[WHAT YOU WILL DO]:
Every line below must be copied as written, except for pictures.

[AVAILABLE DATA]:
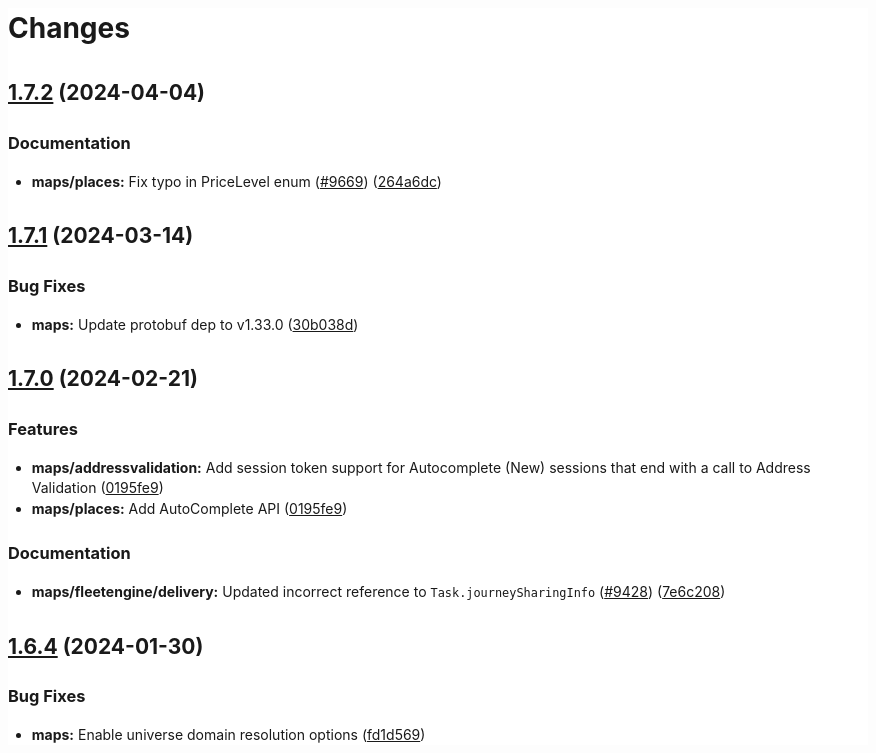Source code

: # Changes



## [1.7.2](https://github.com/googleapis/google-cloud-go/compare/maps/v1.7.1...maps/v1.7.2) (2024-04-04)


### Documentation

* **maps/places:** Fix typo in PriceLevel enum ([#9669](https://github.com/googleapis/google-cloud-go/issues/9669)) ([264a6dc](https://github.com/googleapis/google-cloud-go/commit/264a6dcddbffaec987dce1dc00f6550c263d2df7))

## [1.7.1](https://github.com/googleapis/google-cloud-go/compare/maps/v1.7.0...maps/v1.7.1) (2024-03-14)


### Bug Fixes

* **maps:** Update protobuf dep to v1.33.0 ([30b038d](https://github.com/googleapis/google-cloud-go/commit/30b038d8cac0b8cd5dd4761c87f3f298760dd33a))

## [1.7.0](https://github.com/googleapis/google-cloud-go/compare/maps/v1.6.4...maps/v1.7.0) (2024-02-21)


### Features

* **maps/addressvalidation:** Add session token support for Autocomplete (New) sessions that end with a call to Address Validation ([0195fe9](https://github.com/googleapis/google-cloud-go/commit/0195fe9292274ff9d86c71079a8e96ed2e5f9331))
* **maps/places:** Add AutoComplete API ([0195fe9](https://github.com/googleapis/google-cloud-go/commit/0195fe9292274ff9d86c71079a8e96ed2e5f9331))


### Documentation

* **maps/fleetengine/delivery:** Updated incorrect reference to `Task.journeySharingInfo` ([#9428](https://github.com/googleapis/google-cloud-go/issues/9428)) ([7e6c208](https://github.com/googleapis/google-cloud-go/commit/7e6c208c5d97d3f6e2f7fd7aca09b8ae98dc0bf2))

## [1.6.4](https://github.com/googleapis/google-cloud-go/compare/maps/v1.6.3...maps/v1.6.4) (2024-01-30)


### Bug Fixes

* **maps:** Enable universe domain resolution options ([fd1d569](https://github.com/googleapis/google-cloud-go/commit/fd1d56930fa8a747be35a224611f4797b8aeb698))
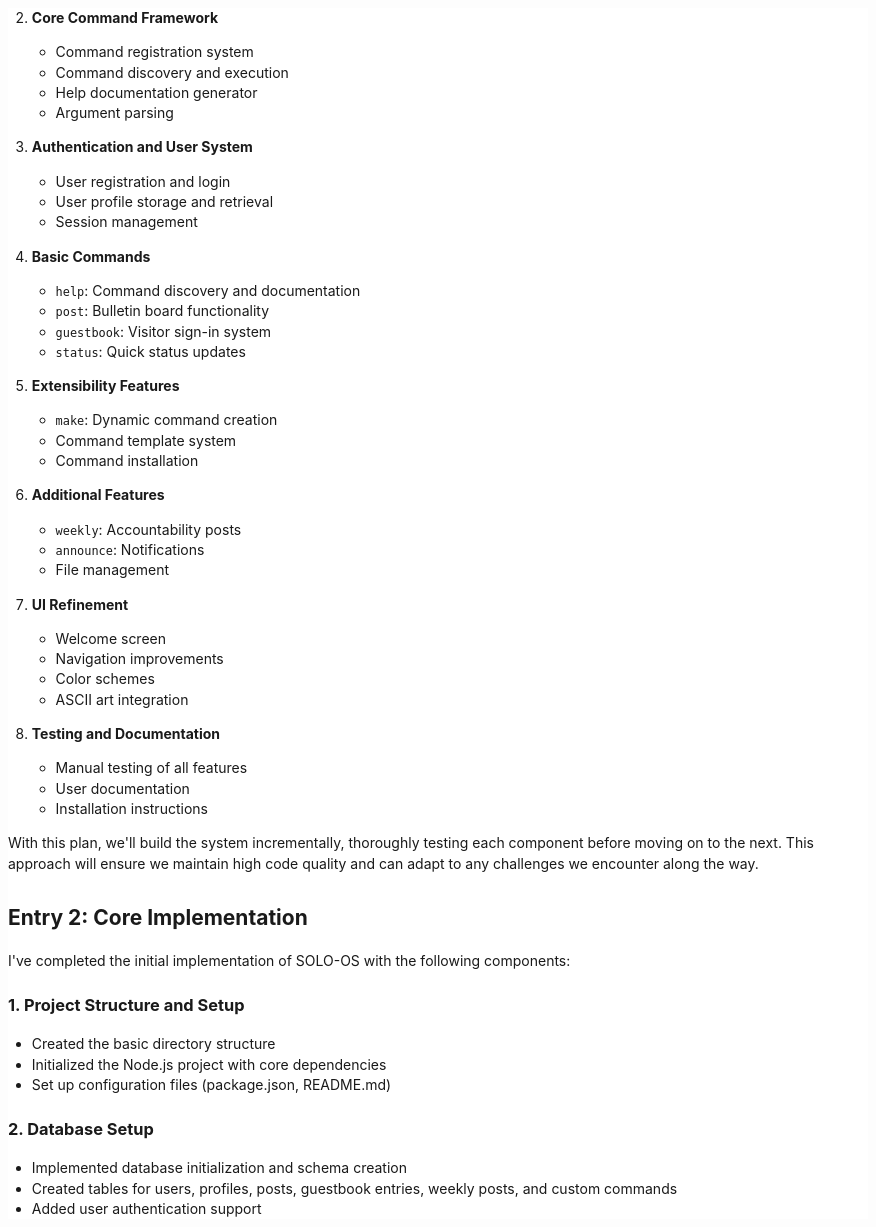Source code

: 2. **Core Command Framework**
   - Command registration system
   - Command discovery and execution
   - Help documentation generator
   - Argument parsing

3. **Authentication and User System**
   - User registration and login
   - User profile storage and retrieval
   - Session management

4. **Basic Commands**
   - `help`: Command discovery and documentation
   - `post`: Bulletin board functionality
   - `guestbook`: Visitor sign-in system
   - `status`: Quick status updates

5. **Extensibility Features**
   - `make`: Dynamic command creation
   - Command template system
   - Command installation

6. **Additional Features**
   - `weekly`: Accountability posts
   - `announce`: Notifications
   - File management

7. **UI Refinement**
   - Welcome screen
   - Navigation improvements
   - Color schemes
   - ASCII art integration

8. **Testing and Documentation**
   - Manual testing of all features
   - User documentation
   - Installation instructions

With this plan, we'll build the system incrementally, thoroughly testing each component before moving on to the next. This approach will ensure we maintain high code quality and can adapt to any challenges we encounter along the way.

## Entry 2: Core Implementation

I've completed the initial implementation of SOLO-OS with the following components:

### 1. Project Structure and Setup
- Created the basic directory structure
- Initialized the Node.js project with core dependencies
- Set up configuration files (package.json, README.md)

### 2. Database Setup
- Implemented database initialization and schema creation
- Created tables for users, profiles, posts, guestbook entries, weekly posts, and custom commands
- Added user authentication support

[WORKED SOLUTION]:
Source code

: # Changes



## [1.7.2](https://github.com/googleapis/google-cloud-go/compare/maps/v1.7.1...maps/v1.7.2) (2024-04-04)


### Documentation

* **maps/places:** Fix typo in PriceLevel enum ([#9669](https://github.com/googleapis/google-cloud-go/issues/9669)) ([264a6dc](https://github.com/googleapis/google-cloud-go/commit/264a6dcddbffaec987dce1dc00f6550c263d2df7))

## [1.7.1](https://github.com/googleapis/google-cloud-go/compare/maps/v1.7.0...maps/v1.7.1) (2024-03-14)


### Bug Fixes

* **maps:** Update protobuf dep to v1.33.0 ([30b038d](https://github.com/googleapis/google-cloud-go/commit/30b038d8cac0b8cd5dd4761c87f3f298760dd33a))

## [1.7.0](https://github.com/googleapis/google-cloud-go/compare/maps/v1.6.4...maps/v1.7.0) (2024-02-21)


### Features

* **maps/addressvalidation:** Add session token support for Autocomplete (New) sessions that end with a call to Address Validation ([0195fe9](https://github.com/googleapis/google-cloud-go/commit/0195fe9292274ff9d86c71079a8e96ed2e5f9331))
* **maps/places:** Add AutoComplete API ([0195fe9](https://github.com/googleapis/google-cloud-go/commit/0195fe9292274ff9d86c71079a8e96ed2e5f9331))


### Documentation

* **maps/fleetengine/delivery:** Updated incorrect reference to `Task.journeySharingInfo` ([#9428](https://github.com/googleapis/google-cloud-go/issues/9428)) ([7e6c208](https://github.com/googleapis/google-cloud-go/commit/7e6c208c5d97d3f6e2f7fd7aca09b8ae98dc0bf2))

## [1.6.4](https://github.com/googleapis/google-cloud-go/compare/maps/v1.6.3...maps/v1.6.4) (2024-01-30)


### Bug Fixes

* **maps:** Enable universe domain resolution options ([fd1d569](https://github.com/googleapis/google-cloud-go/commit/fd1d56930fa8a747be35a224611f4797b8aeb698))
Source code

: 2. **Core Command Framework**
   - Command registration system
   - Command discovery and execution
   - Help documentation generator
   - Argument parsing

3. **Authentication and User System**
   - User registration and login
   - User profile storage and retrieval
   - Session management

4. **Basic Commands**
   - `help`: Command discovery and documentation
   - `post`: Bulletin board functionality
   - `guestbook`: Visitor sign-in system
   - `status`: Quick status updates

5. **Extensibility Features**
   - `make`: Dynamic command creation
   - Command template system
   - Command installation

6. **Additional Features**
   - `weekly`: Accountability posts
   - `announce`: Notifications
   - File management

7. **UI Refinement**
   - Welcome screen
   - Navigation improvements
   - Color schemes
   - ASCII art integration

8. **Testing and Documentation**
   - Manual testing of all features
   - User documentation
   - Installation instructions

With this plan, we'll build the system incrementally, thoroughly testing each component before moving on to the next. This approach will ensure we maintain high code quality and can adapt to any challenges we encounter along the way.

## Entry 2: Core Implementation

I've completed the initial implementation of SOLO-OS with the following components:

### 1. Project Structure and Setup
- Created the basic directory structure
- Initialized the Node.js project with core dependencies
- Set up configuration files (package.json, README.md)

### 2. Database Setup
- Implemented database initialization and schema creation
- Created tables for users, profiles, posts, guestbook entries, weekly posts, and custom commands
- Added user authentication support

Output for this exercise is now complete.